For a country that is so outraged about Russian intervention in elections, Americans seem to not understated our own history. From 1946–2000 the United States executed at least eighty-one both overt and covert interventions in foreign elections. In each case, the ethical, moral, economic, and militaristic reasons for or against directly or indirectly supporting regime change abroad are highly debatable. Each must be looked at objectively. There is little doubt though that the American outrage, specifically that of the intelligence community, over the Russian intervention in the 2016 election is and extreme case of projection. It is hard to place blame upon the average American. The majority of Americans has simply not been taught this historical context.

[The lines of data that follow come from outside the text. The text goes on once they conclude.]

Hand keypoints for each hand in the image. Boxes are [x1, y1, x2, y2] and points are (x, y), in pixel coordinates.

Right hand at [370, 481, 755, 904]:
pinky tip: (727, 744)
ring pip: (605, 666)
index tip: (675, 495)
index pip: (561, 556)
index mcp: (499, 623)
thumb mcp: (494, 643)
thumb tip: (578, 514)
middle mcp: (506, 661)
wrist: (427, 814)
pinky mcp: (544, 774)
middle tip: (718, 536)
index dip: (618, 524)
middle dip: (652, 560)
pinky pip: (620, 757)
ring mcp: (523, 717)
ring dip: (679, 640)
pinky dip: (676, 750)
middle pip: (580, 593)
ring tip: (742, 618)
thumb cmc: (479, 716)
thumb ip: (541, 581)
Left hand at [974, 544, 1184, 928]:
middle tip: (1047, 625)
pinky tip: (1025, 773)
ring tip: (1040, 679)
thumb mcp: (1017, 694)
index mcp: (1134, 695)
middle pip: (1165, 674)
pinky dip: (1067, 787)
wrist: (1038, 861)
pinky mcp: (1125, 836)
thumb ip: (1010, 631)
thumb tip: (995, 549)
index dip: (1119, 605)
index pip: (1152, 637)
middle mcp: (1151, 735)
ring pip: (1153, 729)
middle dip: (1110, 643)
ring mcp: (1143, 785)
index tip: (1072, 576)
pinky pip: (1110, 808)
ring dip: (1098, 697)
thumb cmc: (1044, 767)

For whatever reason was given in each of those 81 interventions, there is an underlying problem that cannot be overlooked. After World War II, the US ratified the UN Charter (Unfoundation). This international law legal binds the U.S. government to the Charter’s provisions.
This includes Article 2(4) which states:
“All Members shall refrain in their international relations from the threat or use of force against the territorial integrity or political independence of any state, or in any other manner inconsistent with the Purposes of the United Nations.”
As you can see, Article 2(4) of the UN Charter directly prohibits the threat or use of force in international relations. This only can take place in incredibly rare circumstances. Remember, this was ratified in 1945. Also remember, that from 1946 until 2000 the US intervened overtly and covertly in 81 foreign elections. The Soviet Union and United States fought an astounding fifty-six proxy wars throughout the Cold War. Since the Soviet Union’s collapse in December 1991, the United States has taken a far stronger position of leading or supporting wars that determine the governing bodies of numerous nations across the globe.
It is important to understand how the United States operates and has operated with foreign policy throughout the past. Contrary to the cliche, ignorance is not bliss. Our education systems have sold a historical context of a heroic, protective, and morally driven United States. In various conflicts, such as World War II, this indeed was the case. However in many conflicts, this has not been the case. Let’s be very clear: acknowledging that truth is not unpatriotic. Quite the contrary, actually. Acknowledging this history allows us to right our wrongs, moving forward with a clear path charting clear foreign policy goals and stances.